### SUPPLIED DATA

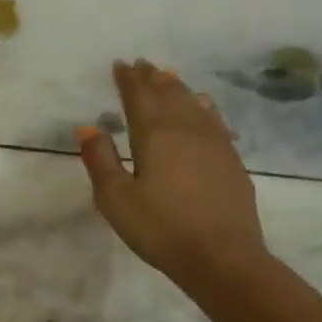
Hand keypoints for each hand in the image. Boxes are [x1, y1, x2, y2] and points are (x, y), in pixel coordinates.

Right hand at [78, 60, 267, 289]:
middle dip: (152, 78)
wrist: (222, 257)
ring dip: (178, 88)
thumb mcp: (115, 198)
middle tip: (142, 64)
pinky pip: (214, 120)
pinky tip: (204, 106)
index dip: (128, 80)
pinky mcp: (232, 161)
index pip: (139, 96)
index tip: (120, 64)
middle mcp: (186, 129)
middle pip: (168, 94)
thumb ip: (100, 160)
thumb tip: (89, 126)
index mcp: (154, 134)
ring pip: (193, 103)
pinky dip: (203, 106)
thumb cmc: (160, 228)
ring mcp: (214, 143)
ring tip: (168, 76)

######

WHAT YOU WILL DO →
Only an exact reproduction of the lines from the one with "middle dip: (152, 78)" to the end of the listing is expected.

ANSWER TO THIS EXERCISE →
middle dip: (152, 78)
wrist: (222, 257)
ring dip: (178, 88)
thumb mcp: (115, 198)
middle tip: (142, 64)
pinky pip: (214, 120)
pinky tip: (204, 106)
index dip: (128, 80)
pinky mcp: (232, 161)
index pip: (139, 96)
index tip: (120, 64)
middle mcp: (186, 129)
middle pip: (168, 94)
thumb ip: (100, 160)
thumb tip: (89, 126)
index mcp: (154, 134)
ring pip: (193, 103)
pinky dip: (203, 106)
thumb cmc: (160, 228)
ring mcp: (214, 143)
ring tip: (168, 76)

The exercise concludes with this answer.